Tomi Lebrero jouait un de ces soirs dans un bel appartement qui accueillait a rythme régulier toute une famille de musiciens folks du coin. La nuit en bonne compagnie porteño était déjà bien avancée, l'alcool irriguait les dernières chansons, et le lendemain une seule mélodie me restait en tête, une ultime mélodie que la salle entière s'était mis a chanter a tue-tete.
Lorsque l'on voyage pour de longs mois, tout rapport aux objets et aux souvenirs prend une autre dimension. On ne peut rien garder, rien rajouter a son sac, si ce n'est en jetant un autre élément. Cette nécessité d'être précis dans ses choix s'applique aussi aux expériences que l'on mène chaque jour, aux petites aventures que l'on met en jeu et dans lesquelles on engage l'espace de quelques minutes, de quelques heures d'autres personnes. Mais voila, et c'est le discours que je tenais a Tomi - je voulais repartir de Buenos Aires avec cette mélodie dans mon sac. C'était plus important que tout a ce moment la, il le fallait.

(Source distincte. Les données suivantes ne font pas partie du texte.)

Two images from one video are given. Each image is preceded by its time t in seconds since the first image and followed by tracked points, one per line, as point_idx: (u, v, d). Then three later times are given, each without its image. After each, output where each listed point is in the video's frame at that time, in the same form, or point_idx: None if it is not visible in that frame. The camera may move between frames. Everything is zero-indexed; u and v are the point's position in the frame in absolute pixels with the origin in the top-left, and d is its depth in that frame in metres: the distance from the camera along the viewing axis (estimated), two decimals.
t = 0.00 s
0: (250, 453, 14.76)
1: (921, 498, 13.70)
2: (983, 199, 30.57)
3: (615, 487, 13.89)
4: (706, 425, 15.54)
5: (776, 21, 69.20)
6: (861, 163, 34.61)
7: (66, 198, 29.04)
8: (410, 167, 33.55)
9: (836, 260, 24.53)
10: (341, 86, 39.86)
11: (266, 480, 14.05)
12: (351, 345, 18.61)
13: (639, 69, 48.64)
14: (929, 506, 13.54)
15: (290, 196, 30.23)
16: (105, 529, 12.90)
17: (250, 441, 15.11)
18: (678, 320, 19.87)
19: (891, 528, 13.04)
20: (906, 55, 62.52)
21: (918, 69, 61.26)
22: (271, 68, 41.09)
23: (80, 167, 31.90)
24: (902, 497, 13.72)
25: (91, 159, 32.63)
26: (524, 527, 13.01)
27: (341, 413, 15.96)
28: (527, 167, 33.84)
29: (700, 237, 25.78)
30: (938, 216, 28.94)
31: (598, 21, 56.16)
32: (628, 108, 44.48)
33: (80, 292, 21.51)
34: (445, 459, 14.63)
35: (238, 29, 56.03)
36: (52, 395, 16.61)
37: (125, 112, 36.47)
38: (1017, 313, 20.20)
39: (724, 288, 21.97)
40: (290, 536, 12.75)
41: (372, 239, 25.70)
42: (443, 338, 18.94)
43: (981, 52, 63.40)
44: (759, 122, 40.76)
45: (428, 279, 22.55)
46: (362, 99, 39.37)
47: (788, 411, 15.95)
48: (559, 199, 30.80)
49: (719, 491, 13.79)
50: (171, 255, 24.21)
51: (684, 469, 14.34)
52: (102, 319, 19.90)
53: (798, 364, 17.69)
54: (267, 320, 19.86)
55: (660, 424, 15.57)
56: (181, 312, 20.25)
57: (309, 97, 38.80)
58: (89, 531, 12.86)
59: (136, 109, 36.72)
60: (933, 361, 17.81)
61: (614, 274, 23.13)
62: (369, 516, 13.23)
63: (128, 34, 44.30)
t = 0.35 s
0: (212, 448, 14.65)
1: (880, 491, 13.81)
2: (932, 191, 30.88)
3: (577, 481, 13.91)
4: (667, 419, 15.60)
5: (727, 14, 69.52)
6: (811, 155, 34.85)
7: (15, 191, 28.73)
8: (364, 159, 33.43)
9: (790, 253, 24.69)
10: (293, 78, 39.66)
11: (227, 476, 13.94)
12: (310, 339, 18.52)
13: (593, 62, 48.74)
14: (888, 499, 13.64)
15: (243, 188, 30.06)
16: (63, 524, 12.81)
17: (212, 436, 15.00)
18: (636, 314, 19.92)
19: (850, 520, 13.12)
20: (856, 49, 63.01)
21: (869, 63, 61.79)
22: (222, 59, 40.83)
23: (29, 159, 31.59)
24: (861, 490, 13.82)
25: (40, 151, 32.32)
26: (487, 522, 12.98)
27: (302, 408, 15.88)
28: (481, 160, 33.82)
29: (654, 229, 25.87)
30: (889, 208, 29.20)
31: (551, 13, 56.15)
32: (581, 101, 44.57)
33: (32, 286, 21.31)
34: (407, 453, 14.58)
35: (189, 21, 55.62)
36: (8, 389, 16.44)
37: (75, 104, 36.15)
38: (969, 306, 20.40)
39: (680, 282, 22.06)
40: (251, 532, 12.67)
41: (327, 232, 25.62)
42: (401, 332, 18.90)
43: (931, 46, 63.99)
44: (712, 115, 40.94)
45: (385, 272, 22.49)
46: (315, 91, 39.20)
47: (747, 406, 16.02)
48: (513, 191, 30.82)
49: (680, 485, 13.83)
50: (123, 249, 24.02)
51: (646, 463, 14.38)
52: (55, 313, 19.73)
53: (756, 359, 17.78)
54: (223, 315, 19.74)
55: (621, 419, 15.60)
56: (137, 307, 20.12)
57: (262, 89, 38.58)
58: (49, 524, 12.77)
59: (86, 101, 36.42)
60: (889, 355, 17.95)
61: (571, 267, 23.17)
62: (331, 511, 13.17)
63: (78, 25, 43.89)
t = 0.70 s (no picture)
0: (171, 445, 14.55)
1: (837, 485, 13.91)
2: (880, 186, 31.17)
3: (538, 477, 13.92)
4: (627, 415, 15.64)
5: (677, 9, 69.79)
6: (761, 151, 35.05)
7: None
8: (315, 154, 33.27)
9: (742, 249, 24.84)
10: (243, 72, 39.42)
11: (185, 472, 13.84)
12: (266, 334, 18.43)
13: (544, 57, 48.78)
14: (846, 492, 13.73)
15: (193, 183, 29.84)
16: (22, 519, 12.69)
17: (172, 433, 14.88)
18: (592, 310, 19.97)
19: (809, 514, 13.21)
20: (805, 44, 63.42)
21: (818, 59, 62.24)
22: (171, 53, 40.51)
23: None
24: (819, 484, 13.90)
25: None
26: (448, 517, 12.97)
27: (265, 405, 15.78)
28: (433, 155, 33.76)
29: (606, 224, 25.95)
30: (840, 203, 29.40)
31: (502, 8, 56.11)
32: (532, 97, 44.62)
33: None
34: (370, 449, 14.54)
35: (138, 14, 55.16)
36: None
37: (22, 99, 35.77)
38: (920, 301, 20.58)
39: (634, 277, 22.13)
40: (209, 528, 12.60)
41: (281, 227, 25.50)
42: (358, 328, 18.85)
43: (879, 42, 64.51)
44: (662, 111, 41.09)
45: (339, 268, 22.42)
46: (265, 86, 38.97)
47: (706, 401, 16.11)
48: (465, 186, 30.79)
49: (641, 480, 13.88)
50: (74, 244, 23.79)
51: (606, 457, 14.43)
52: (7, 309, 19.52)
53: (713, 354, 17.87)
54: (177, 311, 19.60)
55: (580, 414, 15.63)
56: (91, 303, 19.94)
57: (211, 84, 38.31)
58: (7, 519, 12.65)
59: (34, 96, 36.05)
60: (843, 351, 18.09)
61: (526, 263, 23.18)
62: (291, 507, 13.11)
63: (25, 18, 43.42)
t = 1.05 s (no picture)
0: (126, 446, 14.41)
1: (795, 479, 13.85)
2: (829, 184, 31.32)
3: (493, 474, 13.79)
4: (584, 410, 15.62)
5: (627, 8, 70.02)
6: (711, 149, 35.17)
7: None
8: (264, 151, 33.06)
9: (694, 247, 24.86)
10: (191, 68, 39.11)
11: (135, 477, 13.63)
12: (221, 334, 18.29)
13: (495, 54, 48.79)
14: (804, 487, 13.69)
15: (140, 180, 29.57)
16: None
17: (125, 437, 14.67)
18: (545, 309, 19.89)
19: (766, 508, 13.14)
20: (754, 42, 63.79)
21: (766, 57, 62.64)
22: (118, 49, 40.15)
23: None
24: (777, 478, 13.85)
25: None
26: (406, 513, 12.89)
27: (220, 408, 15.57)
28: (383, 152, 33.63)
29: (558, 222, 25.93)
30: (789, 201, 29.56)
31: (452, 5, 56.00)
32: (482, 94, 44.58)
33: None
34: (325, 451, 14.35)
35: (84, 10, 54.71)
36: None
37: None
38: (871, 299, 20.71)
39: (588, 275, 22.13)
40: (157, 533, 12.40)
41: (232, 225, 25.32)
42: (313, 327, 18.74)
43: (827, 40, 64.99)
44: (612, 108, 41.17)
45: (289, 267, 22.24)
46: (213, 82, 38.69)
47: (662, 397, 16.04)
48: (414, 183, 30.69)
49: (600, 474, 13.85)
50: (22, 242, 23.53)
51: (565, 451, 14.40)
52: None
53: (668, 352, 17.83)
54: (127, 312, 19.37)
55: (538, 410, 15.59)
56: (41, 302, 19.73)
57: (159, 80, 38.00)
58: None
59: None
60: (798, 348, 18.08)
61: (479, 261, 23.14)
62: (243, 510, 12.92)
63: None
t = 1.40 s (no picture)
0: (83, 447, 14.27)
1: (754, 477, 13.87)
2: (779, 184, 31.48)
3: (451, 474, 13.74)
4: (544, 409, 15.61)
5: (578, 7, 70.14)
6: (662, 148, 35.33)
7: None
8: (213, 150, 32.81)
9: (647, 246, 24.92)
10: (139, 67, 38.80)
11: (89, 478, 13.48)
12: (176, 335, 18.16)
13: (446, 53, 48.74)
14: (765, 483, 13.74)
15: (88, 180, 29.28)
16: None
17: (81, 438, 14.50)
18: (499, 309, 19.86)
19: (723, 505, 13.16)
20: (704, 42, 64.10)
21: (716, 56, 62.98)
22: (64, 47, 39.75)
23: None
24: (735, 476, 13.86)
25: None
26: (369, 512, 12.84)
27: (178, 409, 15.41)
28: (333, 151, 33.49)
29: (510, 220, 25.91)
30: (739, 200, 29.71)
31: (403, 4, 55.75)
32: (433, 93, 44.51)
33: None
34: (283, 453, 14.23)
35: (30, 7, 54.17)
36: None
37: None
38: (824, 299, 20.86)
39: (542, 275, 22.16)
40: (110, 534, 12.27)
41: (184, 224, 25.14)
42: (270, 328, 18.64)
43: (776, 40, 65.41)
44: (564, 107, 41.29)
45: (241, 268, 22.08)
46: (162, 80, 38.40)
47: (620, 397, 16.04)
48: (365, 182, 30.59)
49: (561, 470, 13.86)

Tomi était occupé, Tomi devait quitter la ville au plus tôt. Nos agendas ne pouvaient coller, je m'étais engagé sur trop d'autres tournages. Pourtant je ne voulais qu'une chanson, une seule, pour pouvoir l'emporter ailleurs et la partager avec d'autres amis et la chanter en choeur encore et encore.
C'était le mardi 2 février. Je courais a travers la ville pour filmer d'abord les amis du label ZZK, puis tenter une étrange expérience sonore avec Coso dans un ancien hôpital désaffecté de San Telmo. Tomi appelait alors. Il fallait que je reparte a l'autre bout de Buenos Aires au plus vite. Il m'avait donné une adresse dans Colegiales, me disait juste 'je vais te chanter la chanson'.
Les mois ont passé, j'ai voyagé dans d'autres coins du monde, et partout j'ai pu partager cette chanson. Tout semblait plus simple, et toutes ces quêtes sonores semblaient être résumé dans ces 7 minutes. Je pouvais voyager léger, j'avais sur moi en permanence un petit bout de vie qui faisait 'la la, lala la, la la...'.